Die Agenda ist allerdings selbst in der vom Verfasser mit einem Missbilligungs-Ostinato apodiktisch gescholtenen Eichendorff-Forschung alles andere als neu, denn das interdisziplinäre, geschichtswissenschaftlich-germanistische Terrain wurde bereits durch zeitgenössische Rezensionen und literarhistorische Arbeiten etwa von Frühwald, Pörnbacher, Möbus, Stutzer, Riemen, von Steinsdorff, Hollender, Schiwy, Klausnitzer, Pornschlegel und Regener abgesteckt.

Diese Tatsache dann doch konzedierend (S. 34), beschränkt Nikolas van Essenberg seine Ziele auf eine Ausdifferenzierung und methodische Aktualisierung der in den 80er-Jahren insbesondere von Wolfgang Frühwald vorgezeichneten Wege. Gebahnt finden sich diese Wege in den folgenden Texten Frühwalds: Die Wallfahrt nach Trier. Zur historischen Einordnung einer Streitschrift von Joseph Görres; Der Regierungsrat Joseph von Eichendorff, Nachwort zu Eichendorffs Geschichte der poetischen Literatur Deutschlands; Anfänge der Katholischen Bewegung. Dem Verfasser der vorliegenden Monografie geht es nun um

1) eine Erklärung, „inwiefern Eichendorff sowohl von Denkern der ‚politischen Romantik′ wie der Preußischen Reformära geprägt sein konnte“,

2) das mit dem Dienstverhältnis zwischen dem protestantisch-hegelianischen Oberpräsidenten Theodor von Schön und dem katholischen Regierungsrat Eichendorff gegebene „konfessionspolitische Problemfeld“,

3) die Freilegung der „nationalpolitischen Aspekte innerhalb des Eichendorffschen politischen Denkens und Wirkens“,

4) eine Werkperiodisierung, die diesen Einsichten gerecht wird (S. 40–43).
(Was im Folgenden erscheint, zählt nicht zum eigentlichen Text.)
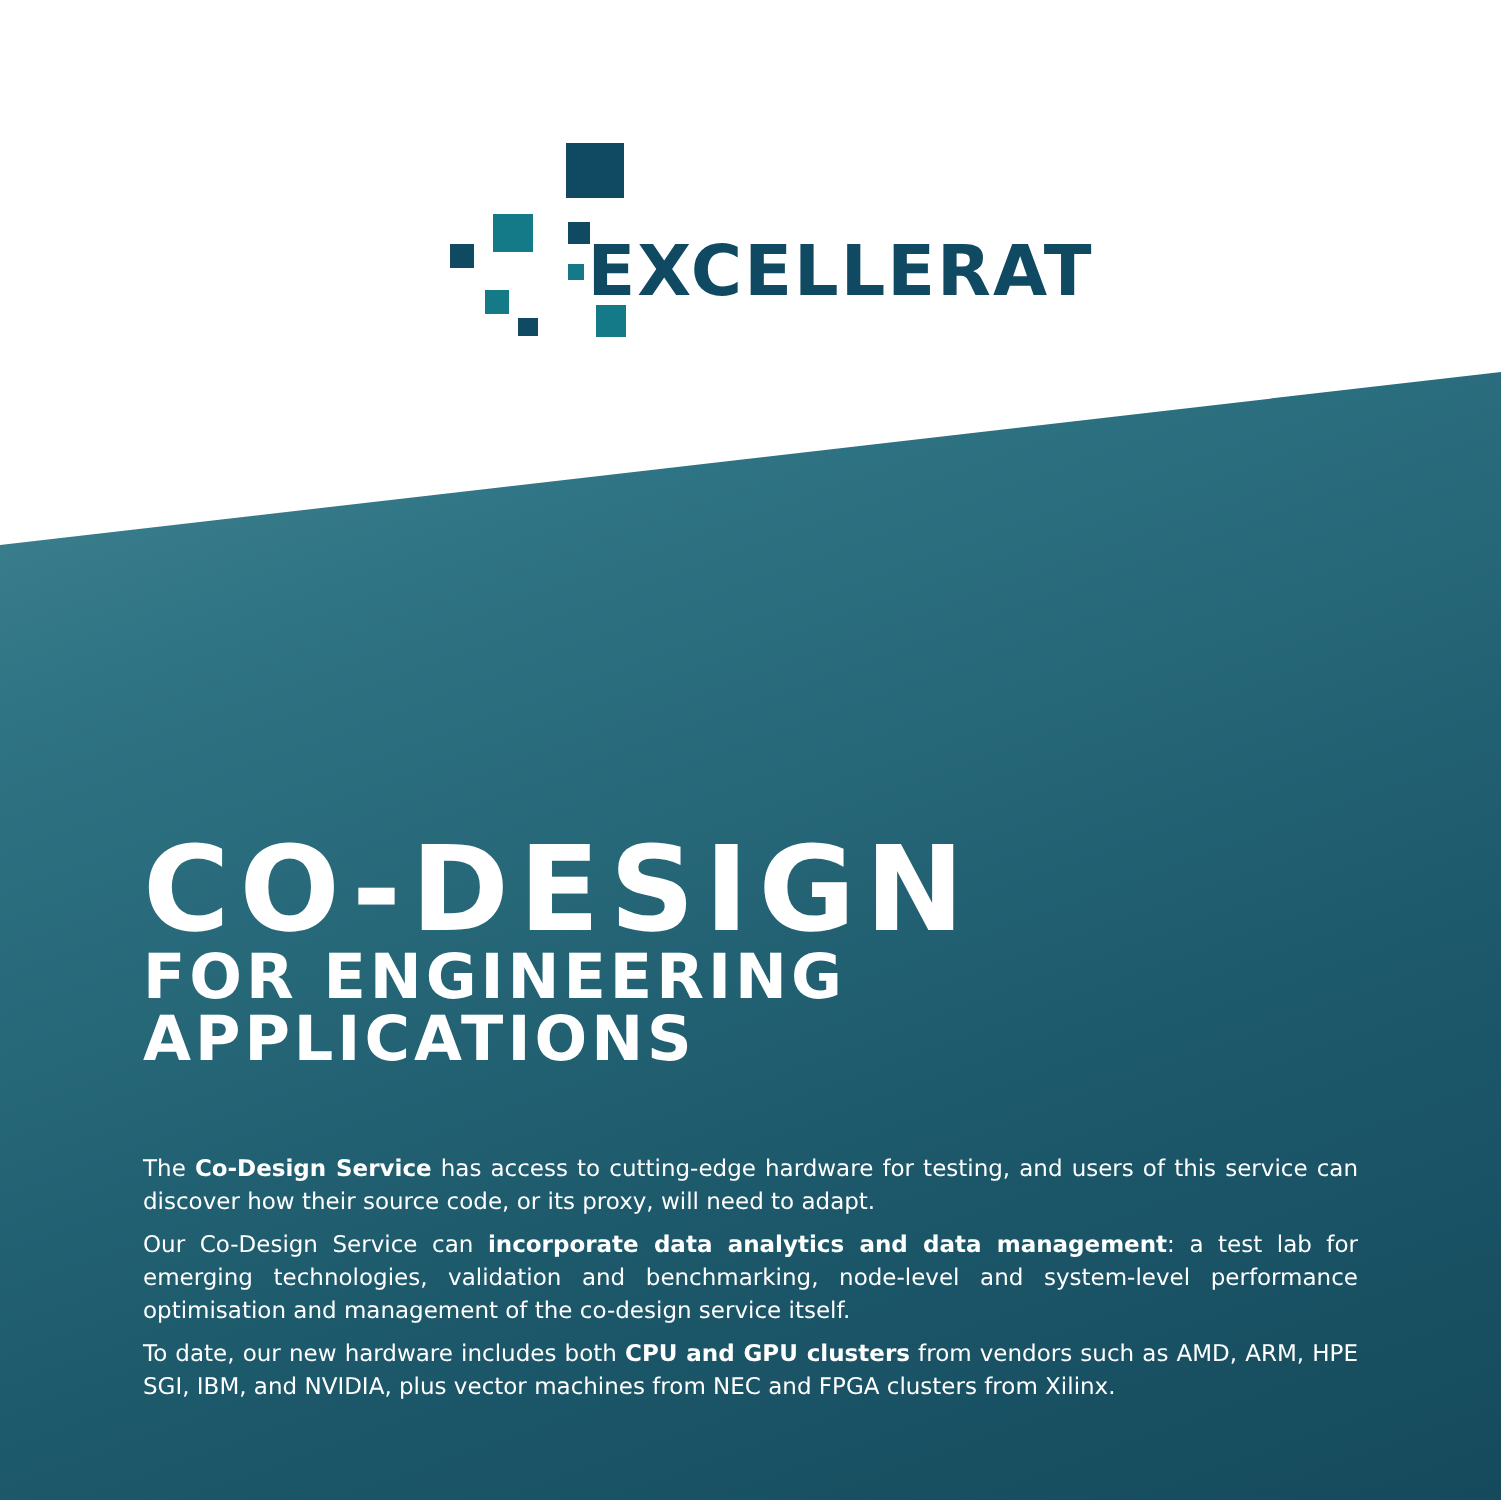EXCELLERAT
CO-DESIGN
FOR ENGINEERING APPLICATIONS
The Co-Design Service has access to cutting-edge hardware for testing, and users of this service can discover how their source code, or its proxy, will need to adapt.
Our Co-Design Service can incorporate data analytics and data management: a test lab for emerging technologies, validation and benchmarking, node-level and system-level performance optimisation and management of the co-design service itself.
To date, our new hardware includes both CPU and GPU clusters from vendors such as AMD, ARM, HPE SGI, IBM, and NVIDIA, plus vector machines from NEC and FPGA clusters from Xilinx.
Dafür erschließt van Essenberg in einem ersten Teil (A.) die „Diskursrahmen der vormärzlichen Romantikkritik“: von den politischen Ambitionen Preußens bei den Projekten des Kölner Dombaus (1842) und der Wiederherstellung der Marienburg (1843), über die schrittweise Zurücknahme der Partizipationsoptionen des gebildeten Beamtentums an national gedachten Reformprojekten und schließlichen Profilierungen im Laufe der Eichendorffschen Dienstjahre, die vielfach und insgesamt enttäuschten Erwartungen an den „Romantiker auf dem Throne“ Wilhelm IV. sowie die Intentionen der Wallfahrt nach Trier und der sogenannten Katholischen Bewegung im Verhältnis zum preußischen Protestantismus und zum Deutschkatholizismus. Berücksichtigt, aber im Literaturverzeichnis nicht eigens aufgeschlüsselt, werden hier Eichendorffs amtliche und historisch-politische Schiften.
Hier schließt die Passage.